> **Exercise**
List each line of the data below that contains the word "keys", treating uppercase and lowercase letters as different.

--------------------------------

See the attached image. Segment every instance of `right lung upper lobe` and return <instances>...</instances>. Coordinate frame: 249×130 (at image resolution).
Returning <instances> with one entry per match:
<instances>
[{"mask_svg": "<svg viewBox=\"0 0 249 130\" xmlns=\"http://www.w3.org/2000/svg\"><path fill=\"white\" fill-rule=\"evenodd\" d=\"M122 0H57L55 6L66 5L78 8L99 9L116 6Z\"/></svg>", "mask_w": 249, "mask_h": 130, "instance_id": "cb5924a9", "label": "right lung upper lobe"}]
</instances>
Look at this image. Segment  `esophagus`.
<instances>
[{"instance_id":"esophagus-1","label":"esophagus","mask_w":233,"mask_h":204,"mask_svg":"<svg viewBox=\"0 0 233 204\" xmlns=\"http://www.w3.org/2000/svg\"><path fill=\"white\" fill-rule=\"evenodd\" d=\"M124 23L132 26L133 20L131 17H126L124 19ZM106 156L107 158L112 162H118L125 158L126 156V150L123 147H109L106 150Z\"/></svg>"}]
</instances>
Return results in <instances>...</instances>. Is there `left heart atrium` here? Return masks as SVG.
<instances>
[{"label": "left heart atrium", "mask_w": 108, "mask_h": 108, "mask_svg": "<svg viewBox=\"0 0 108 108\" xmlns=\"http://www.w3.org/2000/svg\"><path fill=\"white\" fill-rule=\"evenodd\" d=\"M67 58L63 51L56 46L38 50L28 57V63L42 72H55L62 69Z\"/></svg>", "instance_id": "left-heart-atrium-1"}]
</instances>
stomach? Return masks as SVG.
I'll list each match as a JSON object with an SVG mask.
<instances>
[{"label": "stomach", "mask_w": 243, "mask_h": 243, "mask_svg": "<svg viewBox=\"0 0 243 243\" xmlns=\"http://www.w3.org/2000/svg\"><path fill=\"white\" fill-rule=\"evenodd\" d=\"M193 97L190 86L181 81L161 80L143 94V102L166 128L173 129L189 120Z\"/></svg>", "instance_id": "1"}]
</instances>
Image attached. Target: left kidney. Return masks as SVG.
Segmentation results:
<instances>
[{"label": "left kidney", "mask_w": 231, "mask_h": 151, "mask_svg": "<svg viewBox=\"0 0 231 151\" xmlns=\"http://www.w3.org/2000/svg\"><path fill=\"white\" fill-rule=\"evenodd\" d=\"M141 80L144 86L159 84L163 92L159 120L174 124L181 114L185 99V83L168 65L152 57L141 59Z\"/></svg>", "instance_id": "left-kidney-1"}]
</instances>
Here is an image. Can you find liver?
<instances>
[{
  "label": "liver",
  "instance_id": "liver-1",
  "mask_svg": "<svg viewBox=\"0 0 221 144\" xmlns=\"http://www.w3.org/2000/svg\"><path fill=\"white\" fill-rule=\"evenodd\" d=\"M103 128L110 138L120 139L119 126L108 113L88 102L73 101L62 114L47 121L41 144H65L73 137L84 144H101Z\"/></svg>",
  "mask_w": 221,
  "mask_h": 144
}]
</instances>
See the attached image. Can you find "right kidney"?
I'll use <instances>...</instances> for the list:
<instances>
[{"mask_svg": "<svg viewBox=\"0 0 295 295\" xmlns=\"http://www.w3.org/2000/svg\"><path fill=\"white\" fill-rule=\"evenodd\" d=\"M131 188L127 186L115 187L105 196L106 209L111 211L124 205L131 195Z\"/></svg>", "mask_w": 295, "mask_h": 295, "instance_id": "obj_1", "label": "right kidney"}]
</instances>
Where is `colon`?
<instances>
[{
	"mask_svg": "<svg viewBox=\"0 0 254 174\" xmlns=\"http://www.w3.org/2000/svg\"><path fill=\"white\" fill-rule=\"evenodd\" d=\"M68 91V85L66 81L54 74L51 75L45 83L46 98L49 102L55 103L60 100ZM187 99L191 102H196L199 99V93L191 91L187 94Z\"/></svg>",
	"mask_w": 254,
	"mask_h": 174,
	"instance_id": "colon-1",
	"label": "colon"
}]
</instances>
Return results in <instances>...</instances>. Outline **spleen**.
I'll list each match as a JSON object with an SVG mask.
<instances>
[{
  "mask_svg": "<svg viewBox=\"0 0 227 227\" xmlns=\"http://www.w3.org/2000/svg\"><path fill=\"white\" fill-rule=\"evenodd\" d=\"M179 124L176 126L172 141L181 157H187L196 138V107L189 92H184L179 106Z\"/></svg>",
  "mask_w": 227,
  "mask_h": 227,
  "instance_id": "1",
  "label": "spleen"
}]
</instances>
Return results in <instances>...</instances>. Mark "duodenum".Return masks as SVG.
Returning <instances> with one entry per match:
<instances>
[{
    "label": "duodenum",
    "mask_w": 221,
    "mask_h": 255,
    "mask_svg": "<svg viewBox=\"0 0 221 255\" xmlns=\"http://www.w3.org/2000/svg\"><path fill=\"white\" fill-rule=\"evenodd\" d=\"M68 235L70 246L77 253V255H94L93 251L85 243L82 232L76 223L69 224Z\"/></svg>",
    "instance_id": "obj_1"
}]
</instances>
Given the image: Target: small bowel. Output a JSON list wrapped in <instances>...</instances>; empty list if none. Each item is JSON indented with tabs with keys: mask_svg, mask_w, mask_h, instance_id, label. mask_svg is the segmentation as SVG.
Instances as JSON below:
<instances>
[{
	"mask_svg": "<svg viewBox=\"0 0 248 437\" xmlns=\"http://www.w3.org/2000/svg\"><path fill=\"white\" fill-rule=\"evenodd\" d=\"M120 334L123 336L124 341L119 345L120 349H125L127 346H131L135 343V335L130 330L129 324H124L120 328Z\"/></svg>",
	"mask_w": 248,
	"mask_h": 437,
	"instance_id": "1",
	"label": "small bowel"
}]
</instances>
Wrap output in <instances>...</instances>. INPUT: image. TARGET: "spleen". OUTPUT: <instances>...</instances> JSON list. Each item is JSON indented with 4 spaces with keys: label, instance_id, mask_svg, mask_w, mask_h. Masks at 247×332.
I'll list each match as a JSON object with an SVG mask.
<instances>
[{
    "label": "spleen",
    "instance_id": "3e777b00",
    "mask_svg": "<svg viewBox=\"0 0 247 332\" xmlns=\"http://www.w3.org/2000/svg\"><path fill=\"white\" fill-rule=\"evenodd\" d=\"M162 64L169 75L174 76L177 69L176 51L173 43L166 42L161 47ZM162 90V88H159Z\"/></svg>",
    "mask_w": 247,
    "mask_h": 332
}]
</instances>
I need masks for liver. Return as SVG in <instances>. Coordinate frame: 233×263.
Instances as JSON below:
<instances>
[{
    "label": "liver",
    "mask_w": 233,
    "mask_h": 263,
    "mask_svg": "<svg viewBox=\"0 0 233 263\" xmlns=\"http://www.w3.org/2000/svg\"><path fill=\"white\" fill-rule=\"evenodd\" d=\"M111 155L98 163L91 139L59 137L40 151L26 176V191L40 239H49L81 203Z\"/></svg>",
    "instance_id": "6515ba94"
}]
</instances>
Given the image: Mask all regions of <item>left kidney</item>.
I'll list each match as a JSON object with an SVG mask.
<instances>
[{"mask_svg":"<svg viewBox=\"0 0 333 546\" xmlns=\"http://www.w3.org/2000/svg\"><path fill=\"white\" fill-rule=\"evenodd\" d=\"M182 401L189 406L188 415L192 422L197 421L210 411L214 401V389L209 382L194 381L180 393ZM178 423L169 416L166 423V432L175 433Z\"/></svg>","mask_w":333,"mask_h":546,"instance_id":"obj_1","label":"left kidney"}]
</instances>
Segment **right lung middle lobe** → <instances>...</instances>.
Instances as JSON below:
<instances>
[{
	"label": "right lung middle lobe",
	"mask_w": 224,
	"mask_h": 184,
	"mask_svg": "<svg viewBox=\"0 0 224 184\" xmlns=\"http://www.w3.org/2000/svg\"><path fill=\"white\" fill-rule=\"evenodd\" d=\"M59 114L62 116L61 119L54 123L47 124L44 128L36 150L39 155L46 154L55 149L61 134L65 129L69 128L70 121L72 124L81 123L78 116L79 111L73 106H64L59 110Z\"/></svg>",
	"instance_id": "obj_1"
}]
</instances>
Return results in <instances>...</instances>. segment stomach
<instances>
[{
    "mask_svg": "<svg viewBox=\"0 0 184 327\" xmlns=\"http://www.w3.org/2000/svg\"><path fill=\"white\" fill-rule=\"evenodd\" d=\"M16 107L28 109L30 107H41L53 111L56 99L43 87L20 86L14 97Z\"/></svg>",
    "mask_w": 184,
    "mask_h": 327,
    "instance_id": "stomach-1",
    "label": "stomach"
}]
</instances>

--------------------------------

> **Answer for the task**
Given the image: Target: small bowel. Output a JSON list wrapped in <instances>...</instances>; empty list if none. Each item is JSON indented with tabs with keys: mask_svg, mask_w, mask_h, instance_id, label. mask_svg is the segmentation as SVG.
Wrap output in <instances>...</instances>. INPUT: image. TARGET: "spleen". OUTPUT: <instances>...</instances> JSON list. Each item is JSON indented with 4 spaces with keys: label, instance_id, mask_svg, mask_w, mask_h. Masks at 247×332.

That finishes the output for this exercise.